→ WORK ITEM: Nothing but the images is to be left out of your exact copy of the entries.

→ INFORMATION PROVIDED:

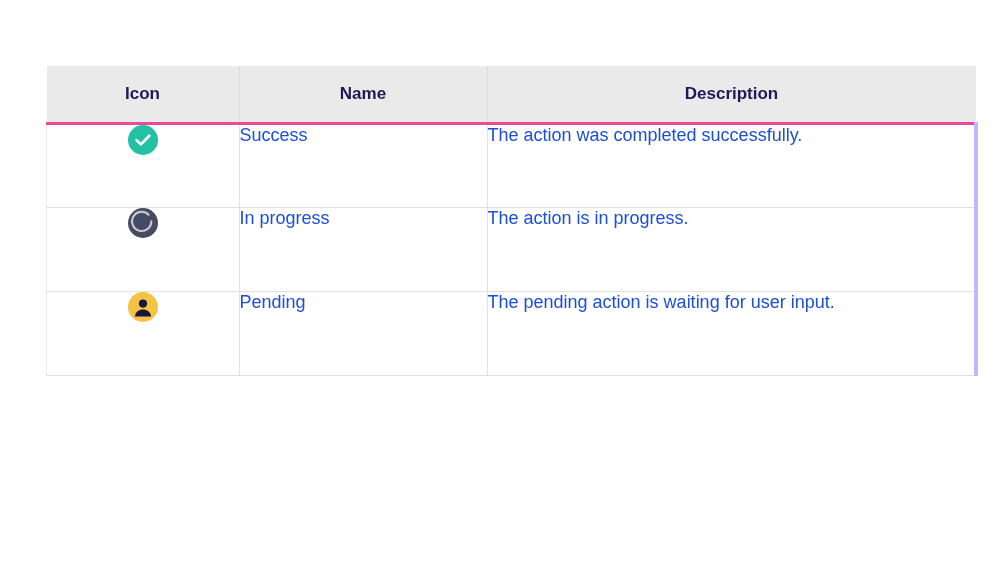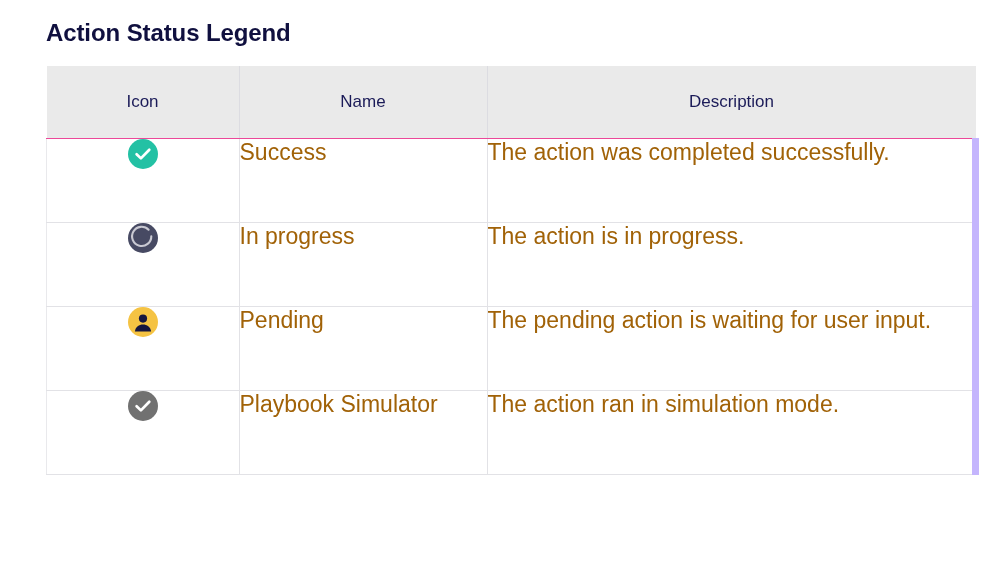"Action Status Legend" div.page-title { html: <div>Action Status Legend</div> -> none }
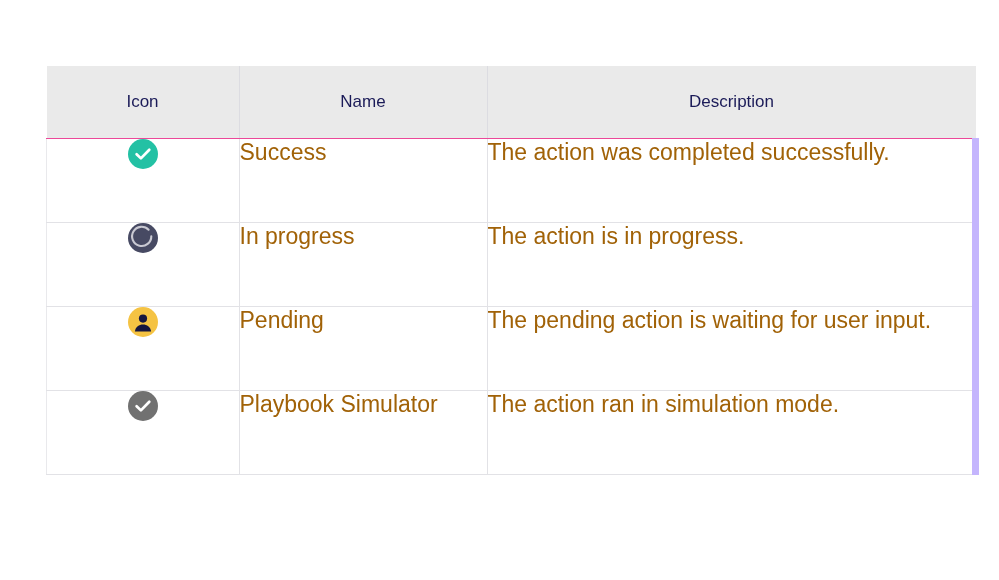"Icon" .legend-table thead th { border-bottom: 1px solid #ec4899 -> 3px solid #ec4899; font-weight: normal -> bold; height: 72px -> 56px }
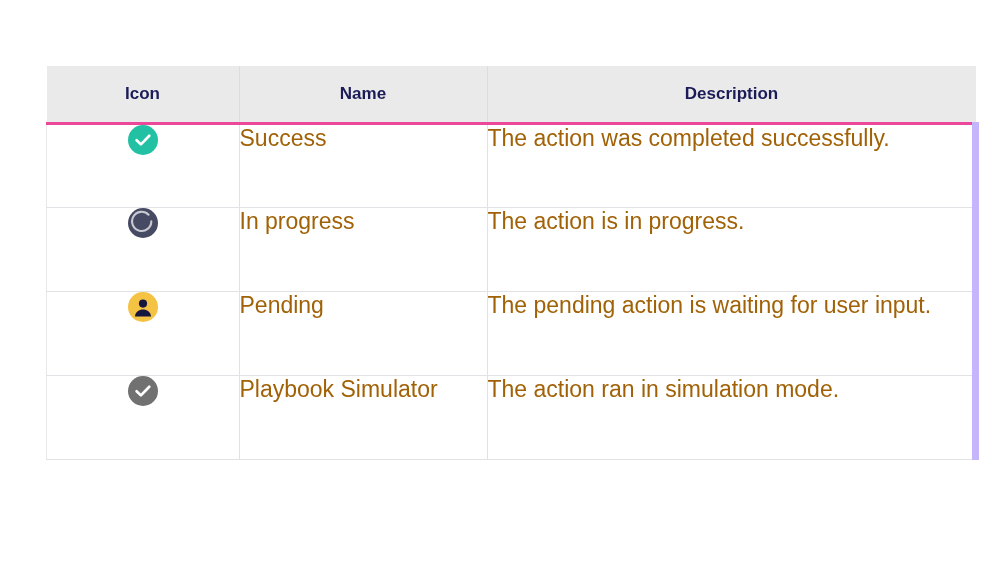"Success" .cell-name, .cell-desc { color: #a16207 -> #1d4ed8; font-size: 23px -> 18px }
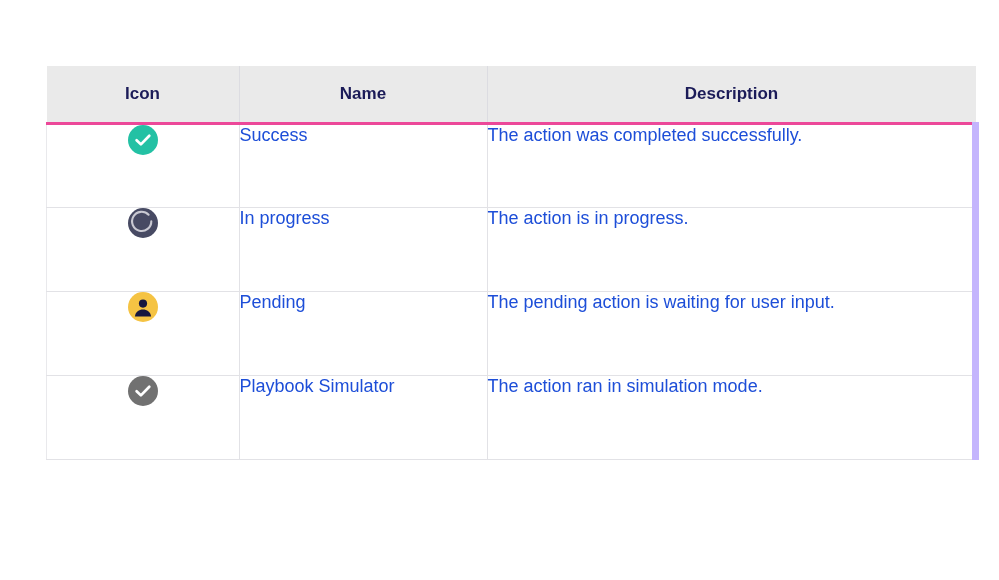"The action was completed successfully." .legend-table tbody td.cell-desc { border-right: 7px solid #c4b5fd -> 4px solid #c4b5fd }
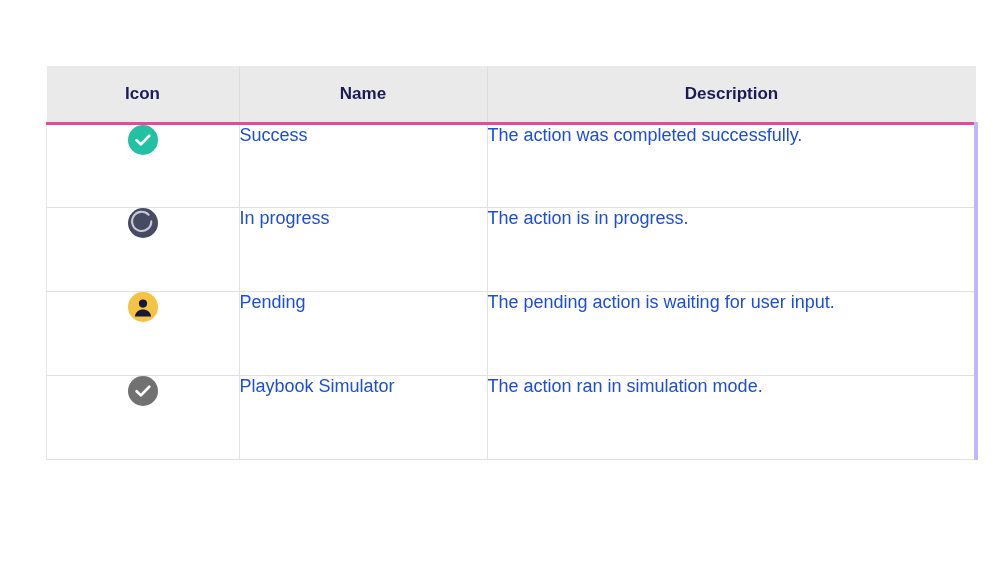"Playbook Simulator" tr { html: <tr> <td> <span> <svg> <path></path> </svg> </span> </td> <td>Playbook Simulator</td> <td>The action ran in simulation mode.</td> </tr> -> none }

→ OUTPUT:
"Action Status Legend" div.page-title { html: <div>Action Status Legend</div> -> none }
"Icon" .legend-table thead th { border-bottom: 1px solid #ec4899 -> 3px solid #ec4899; font-weight: normal -> bold; height: 72px -> 56px }
"Success" .cell-name, .cell-desc { color: #a16207 -> #1d4ed8; font-size: 23px -> 18px }
"The action was completed successfully." .legend-table tbody td.cell-desc { border-right: 7px solid #c4b5fd -> 4px solid #c4b5fd }
"Playbook Simulator" tr { html: <tr> <td> <span> <svg> <path></path> </svg> </span> </td> <td>Playbook Simulator</td> <td>The action ran in simulation mode.</td> </tr> -> none }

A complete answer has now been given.